Reps. Cory Gardner, Mike Coffman, Scott Tipton, and Doug Lamborn. Reps. Cory Gardner, Mike Coffman, Scott Tipton, and Doug Lamborn.

Politico:

In the end, it wasn’t only hard-line GOP conservatives that sank Speaker John Boehner’s plan to reopen the federal government and lift the $16.7 trillion debt limit.

The Ohio Republican, battered from three years of intra-party battles, was caught between at least three different GOP factions as he tried to craft a compromise agreement: Republicans who didn’t want to slash government health care contributions for Capitol Hill aides, members who thought repealing the medical device tax was a giveaway to corporate America and conservatives, who thought Republican leaders were too soft on Obamacare.

Boehner was unable to craft a deal that would satisfy all of the groups, forcing him to shelve his plan and show the world — again — just how hard it is for him to rule the raucous House Republican Conference.

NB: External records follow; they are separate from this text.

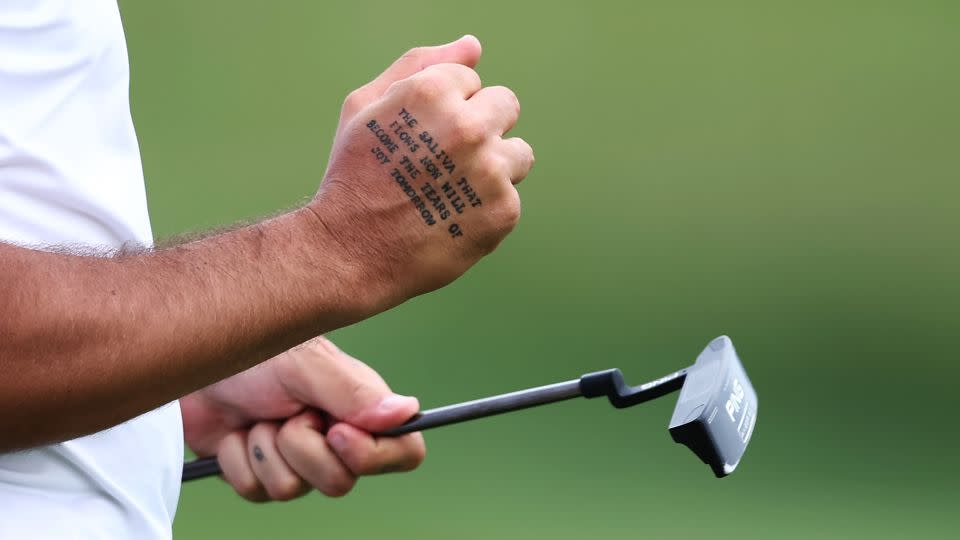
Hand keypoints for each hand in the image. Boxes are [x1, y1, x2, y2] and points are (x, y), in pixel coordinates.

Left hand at [180, 337, 425, 500]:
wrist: (196, 360)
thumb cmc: (256, 353)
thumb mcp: (306, 365)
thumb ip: (353, 392)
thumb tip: (406, 412)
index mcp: (361, 408)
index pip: (404, 451)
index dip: (375, 456)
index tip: (338, 434)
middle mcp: (336, 438)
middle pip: (340, 482)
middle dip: (301, 448)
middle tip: (286, 413)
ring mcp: (298, 459)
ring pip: (293, 490)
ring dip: (265, 450)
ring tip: (256, 416)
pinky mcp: (261, 473)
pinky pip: (256, 491)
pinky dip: (238, 460)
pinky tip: (235, 431)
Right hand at [308, 35, 534, 312]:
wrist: (349, 252)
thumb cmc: (353, 175)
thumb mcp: (365, 106)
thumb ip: (420, 64)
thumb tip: (474, 46)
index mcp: (432, 91)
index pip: (470, 81)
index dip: (442, 110)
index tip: (418, 139)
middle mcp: (468, 126)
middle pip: (505, 106)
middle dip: (480, 128)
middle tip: (441, 164)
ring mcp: (490, 170)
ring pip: (518, 153)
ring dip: (493, 168)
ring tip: (450, 193)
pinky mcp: (503, 211)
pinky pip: (511, 197)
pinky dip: (486, 210)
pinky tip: (452, 221)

Reportedly, GOP House leadership did not even attempt a whip count to gauge support for their latest "offer" to reopen the government, which included nonstarters like the repeal of the Affordable Care Act's medical device tax, and were dismayed to learn they didn't have the votes to pass it. The medical device tax has been floated a few times in negotiations with Democrats, but in each case it has come off the table as too great a concession. Meanwhile, Senate Majority Leader Harry Reid's negotiations with Republican leader Mitch McConnell are once again on the front burner–a deal that will contain far less in the way of concessions to Republicans. It's an unknown whether House Speaker John Boehner will allow that bill a floor vote, though it would likely pass with mostly Democratic support in the form presently described.

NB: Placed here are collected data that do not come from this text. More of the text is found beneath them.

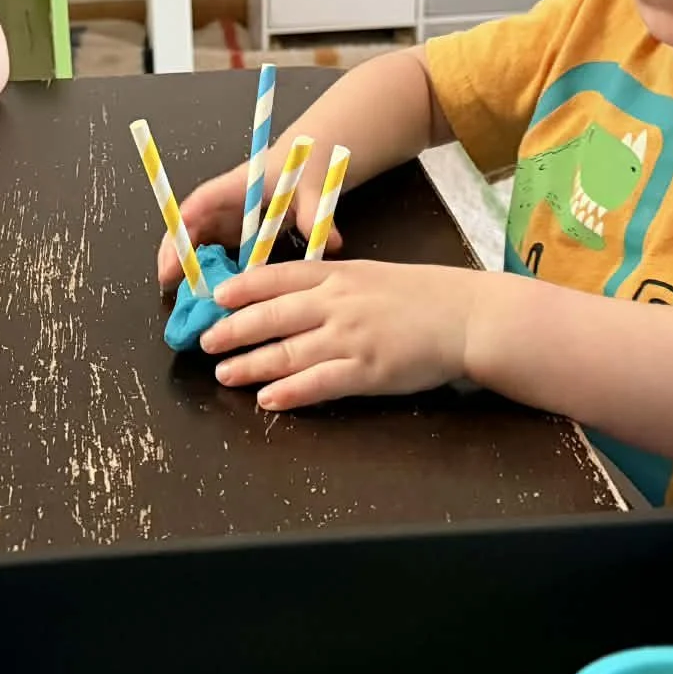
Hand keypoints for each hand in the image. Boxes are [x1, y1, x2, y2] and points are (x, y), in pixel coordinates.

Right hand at [154, 158, 339, 285]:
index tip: (174, 249)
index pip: (202, 201)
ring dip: (185, 266)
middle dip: (174, 251)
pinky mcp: (232, 233)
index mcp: (236, 186)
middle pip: (187, 225)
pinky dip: (204, 272)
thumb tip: (331, 242)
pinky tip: (204, 296)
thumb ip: (316, 215)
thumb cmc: (305, 172)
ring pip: (194, 242)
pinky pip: (210, 253)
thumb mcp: (313, 191)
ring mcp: (224, 218)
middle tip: (166, 281)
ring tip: (180, 295)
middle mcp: (223, 203)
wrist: (307, 164)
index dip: (184, 223)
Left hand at [199, 260, 474, 411]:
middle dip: (233, 330)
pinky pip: (319, 383)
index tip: (214, 297)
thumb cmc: (419, 295)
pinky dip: (290, 392)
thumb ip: (329, 284)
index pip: (277, 277)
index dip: (242, 288)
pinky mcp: (368, 371)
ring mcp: (351, 337)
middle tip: (205, 342)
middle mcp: (338, 303)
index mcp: (338, 274)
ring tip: (225, 374)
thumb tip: (286, 297)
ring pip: (288, 352)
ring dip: (251, 364)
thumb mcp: (369, 275)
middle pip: (272, 316)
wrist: (467, 316)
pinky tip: (268, 399)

Boehner's failure to pass a bill articulating a clear Republican position, with only hours remaining before the ongoing GOP-engineered fiscal crisis dramatically worsens with the expiration of the nation's borrowing authority, lays bare the enormous political disaster this situation has become for the Republican Party. The tactic of shutting down the government and threatening to default on the nation's credit obligations, over a law passed three years ago and upheld by the Supreme Court, was never considered legitimate by the public. As the shutdown wore on, vulnerable Republicans like Colorado's Rep. Mike Coffman tried to publicly back away, but couldn't ultimately do so while simultaneously maintaining the party line in Washington, DC. And now, each successive poll shows the public turning more lopsidedly against Republicans.

Today, Boehner can't even get the House Republicans who brought us to this moment to pass a bill. They can't agree on what they want in order to end the crisis the voting public believes they manufactured, but we now wait with the government shut for over two weeks, and default around the corner, for them to figure it out. Or agree to what grownups in the Senate cobble together to let them save face. Or go home and cry to their local "Tea Party." Or whatever. We're not sure how you describe what's happening, but it's the antonym of the word "leadership."

What they need to do most, either on their own or with voters' help next November, is get out of the way.